The final preliminary portion of the offseason before training camp is set to wrap up today for the Pittsburgh Steelers with the last minicamp practice. The next time we see the Steelers, they will be in Latrobe, and before long they will be putting the pads on.
That’s when we should begin to learn more about some of the team’s new players, whether rookies or veterans, who make their money in the trenches. I’m talking about guys like Broderick Jones and Isaac Seumalo and Keeanu Benton and Breiden Fehoko.
And also rookie third-round tight end Darnell Washington, who bills himself as a sixth lineman on his social media profile. The big man likes to block. So far he’s only been able to really take it out on the practice sleds, but he’s gotten noticed, including in his own room.
“Darnell? He’s great, man”, fellow tight end Pat Freiermuth told reporters yesterday via the team’s website. “He does some things very natural to him, and he’s a good route runner and he definitely is very physical”.
At 6’7” and 264 pounds, Washington doesn’t just look the part. His college tape shows him to have the makings of a very good blocking tight end. But the Steelers didn’t draft him just for that. They also believe he has more untapped potential as a playmaker, having had fewer opportunities in that department in a diverse Georgia offense.
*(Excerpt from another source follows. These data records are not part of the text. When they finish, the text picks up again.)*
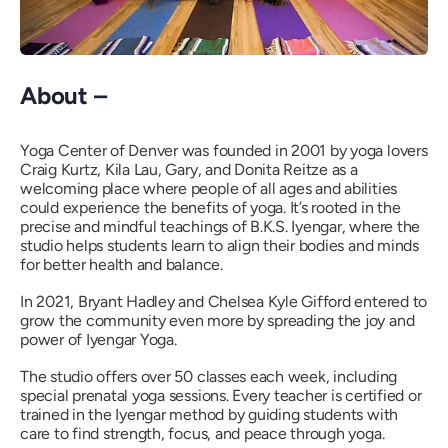
About –
Yoga Center of Denver was founded in 2001 by yoga lovers
Craig Kurtz, Kila Lau, Gary, and Donita Reitze as a
welcoming place where people of all ages and abilities
could experience the benefits of yoga. It’s rooted in the
precise and mindful teachings of B.K.S. Iyengar, where the
studio helps students learn to align their bodies and minds
for better health and balance.
In 2021, Bryant Hadley and Chelsea Kyle Gifford entered to
grow the community even more by spreading the joy and
power of Iyengar Yoga.
The studio offers over 50 classes each week, including
special prenatal yoga sessions. Every teacher is certified or
trained in the Iyengar method by guiding students with
care to find strength, focus, and peace through yoga.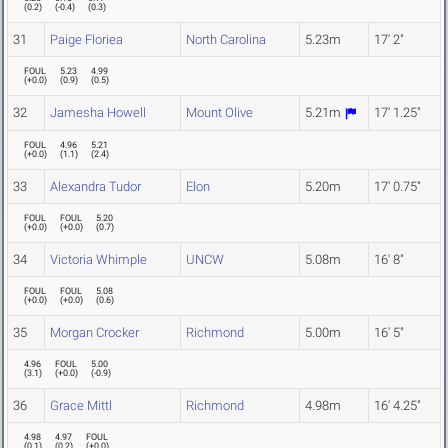
(
0.2
)
(
-0.4
)
(
0.3
)
31
Paige Floriea
North Carolina
5.23m
17' 2"
FOUL
5.23
4.99
(
+0.0
)
(
0.9
)
(
0.5
)
32
Jamesha Howell
Mount Olive
5.21m
17' 1.25"
FOUL
4.96
5.21
(
+0.0
)
(
1.1
)
(
2.4
)
33
Alexandra Tudor
Elon
5.20m
17' 0.75"
FOUL
FOUL
5.20
(
+0.0
)
(
+0.0
)
(
0.7
)
34
Victoria Whimple
UNCW
5.08m
16' 8"
FOUL
FOUL
5.08
(
+0.0
)
(
+0.0
)
(
0.6
)
35
Morgan Crocker
Richmond
5.00m
16' 5"
4.96
FOUL
5.00
(
3.1
)
(
+0.0
)
(
-0.9
)
36
Grace Mittl
Richmond
4.98m
16' 4.25"
4.98
4.97
FOUL
(
0.1
)
(
0.2
)
(
+0.0
)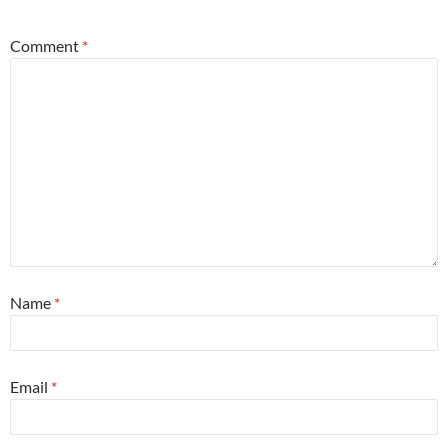
Comment
*
Name
*
Email
*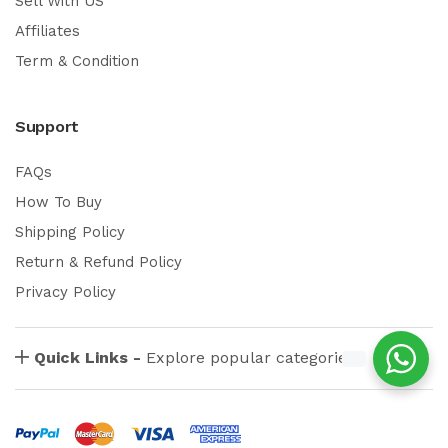
Sell With US
Affiliates
Term & Condition
Support
FAQs
How To Buy
Shipping Policy
Return & Refund Policy
Privacy Policy
Quick Links -
Explore popular categories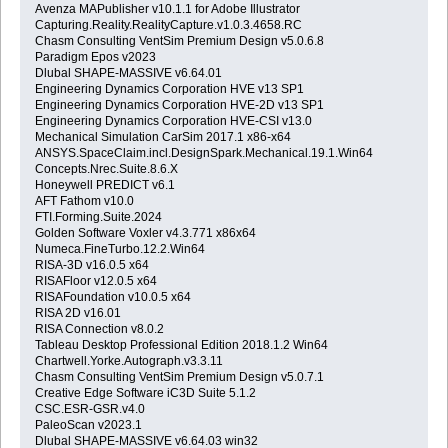
Avenza MAPublisher v10.1.1 for Adobe Illustrator
Capturing.Reality.RealityCapture.v1.0.3.4658.RC
Chasm Consulting VentSim Premium Design v5.0.6.8
Paradigm Epos v2023
Dlubal SHAPE-MASSIVE v6.64.01
Engineering Dynamics Corporation HVE v13 SP1
Engineering Dynamics Corporation HVE-2D v13 SP1
Engineering Dynamics Corporation HVE-CSI v13.0
Mechanical Simulation CarSim 2017.1 x86-x64
ANSYS.SpaceClaim.incl.DesignSpark.Mechanical.19.1.Win64
Concepts.Nrec.Suite.8.6.X
Honeywell PREDICT v6.1
AFT Fathom v10.0
FTI.Forming.Suite.2024
Golden Software Voxler v4.3.771 x86x64
Numeca.FineTurbo.12.2.Win64
RISA-3D v16.0.5 x64
RISAFloor v12.0.5 x64
RISAFoundation v10.0.5 x64
RISA 2D v16.01
RISA Connection v8.0.2
Tableau Desktop Professional Edition 2018.1.2 Win64
Chartwell.Yorke.Autograph.v3.3.11
Chasm Consulting VentSim Premium Design v5.0.7.1
Creative Edge Software iC3D Suite 5.1.2
CSC.ESR-GSR.v4.0
PaleoScan v2023.1
Dlubal SHAPE-MASSIVE v6.64.03 win32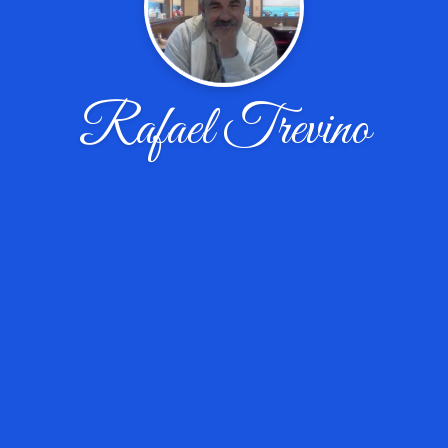
Rafael Trevino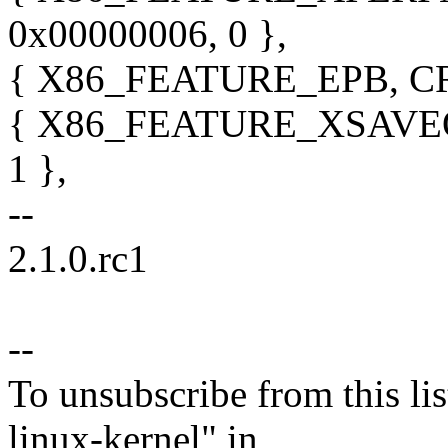
0x00000006, 0 },
{ X86_FEATURE_EPB, CR_
{ X86_FEATURE_XSAVEOP
1 },
--
2.1.0.rc1
--
To unsubscribe from this lis
linux-kernel" in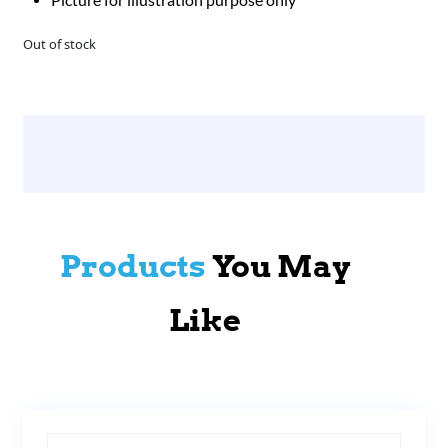
Out of stock
Products
You May
Like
One thing that we have heard being talked about consistently since at least the draft has been the prospects of the offense using more heavy sets, 12 personnel, maybe even 13 personnel. After all, Zach Gentry is no schlub at the position, either.
But there are high hopes that Washington could be that sort of final piece of the puzzle, the player who can really add important dimensions and unpredictability to a two-tight-end set, not signaling to opposing defenses whether a run or a pass is coming—and with RPOs hopefully a part of the offense this year, they can decide which is coming at the line based on which way the defense leans.
Washington has looked good in shorts so far, but one gets the sense that he’s not going to be any kind of shrinking violent when the pads do some on in Latrobe. After all, how many players is he going to face that are bigger than he is? In an earlier era, he would no question be an offensive tackle.
I do like the fact that Freiermuth used the word “natural”, because I think that really speaks to what you see on film with Washington. The things that he does never feel out of character but rather are an extension of his physique and his playing personality. That’s why the blocking sled slides so effortlessly backward like Jonathan Scott.